I have just showed that if $\{I_k \}_k $ is a collection of disjoint open intervals of $\mathbb{R}$ that $$ \lambda ^* \left( \bigcup_{k=1}^{\infty }I_k \right) = \sum_{k=1}^{\infty } \ell (I_k ) $$ where $\ell $ just denotes the length of the interval.
Now I am trying to show that if $A \subset \mathbb{R}$ that $$ \lambda^* \left( A \cap \left(\bigcup_{k=1}^{\infty } I_k\right) \right)= \sum_{k=1}^{\infty } \lambda^* (A\cap I_k).$$
Since one direction inequality hold any countable subaddivity of $\lambda ^* $ it is just the other inequality I am having trouble showing. Any pointers?

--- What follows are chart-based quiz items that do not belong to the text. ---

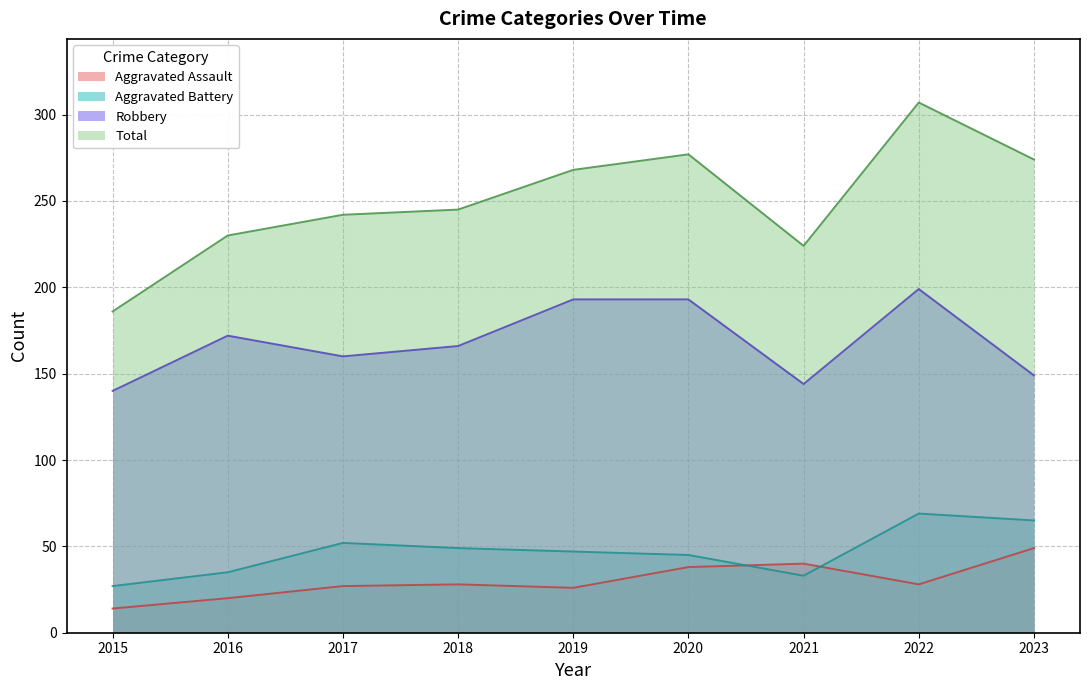

Is the value of Aggravated Assault at 2017 greater than the value of Aggravated Battery at 2022?

No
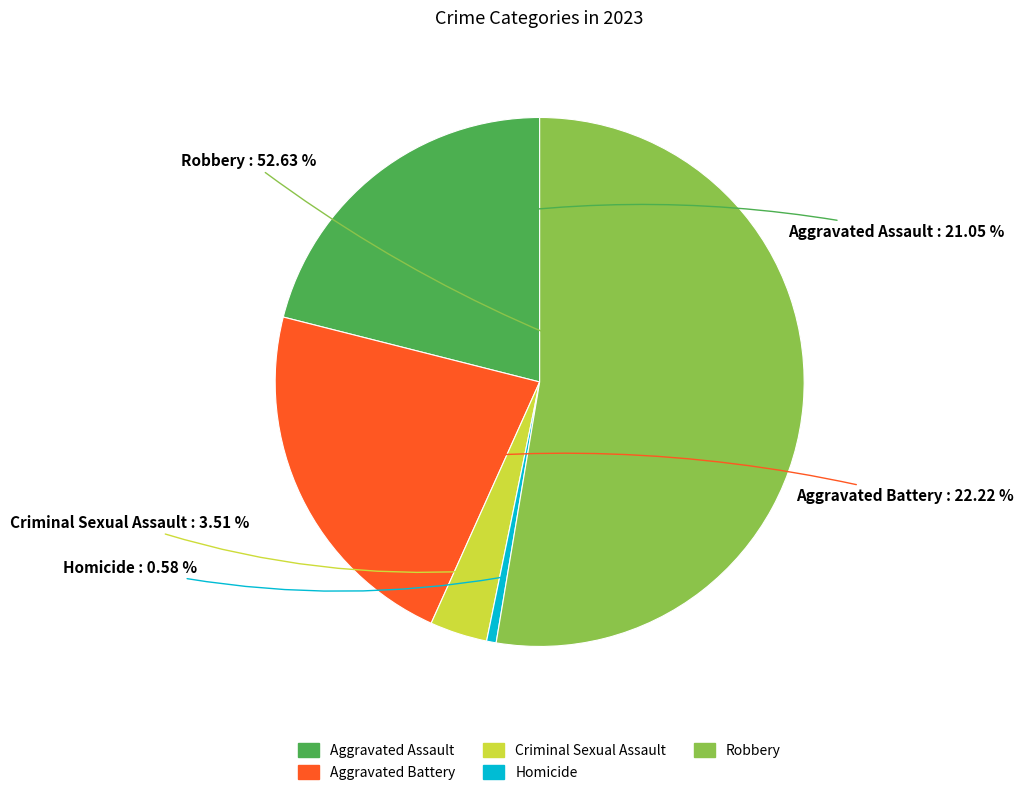

How many segments does this pie chart have?

5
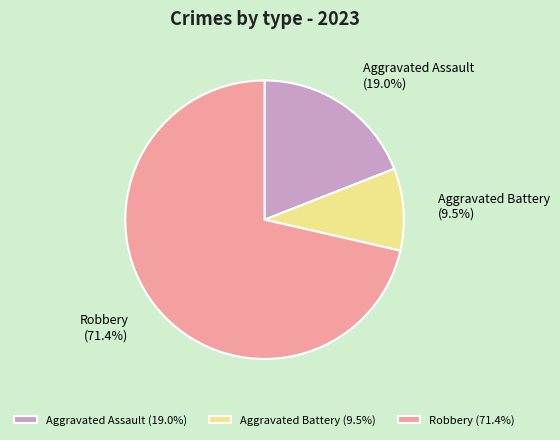

Does any single category account for the majority?

Yes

What you want to show is that if $(I_k)_k$ is a sequence of disjoint real intervals and $\forall k\in\Bbb N\quad E_k\subset I_k,$ then $$\lambda^*(\cup_{k\in\Bbb N}E_k)=\sum_{k\in\Bbb N}\lambda^*(E_k),$$ i.e. $$\inf\sum_{k,n\in\Bbb N}\ell(I_{k,n})=\sum_{k\in\Bbb N}\inf\sum_{n\in\Bbb N}\ell(I_{k,n})$$ where on both sides, the infimum is taken over intervals $I_{k,n}$ such that $E_k\subset\cup_{n\in\Bbb N}I_{k,n}$ and wlog, $I_{k,n}\subset I_k.$ Writen like that, it becomes straight forward.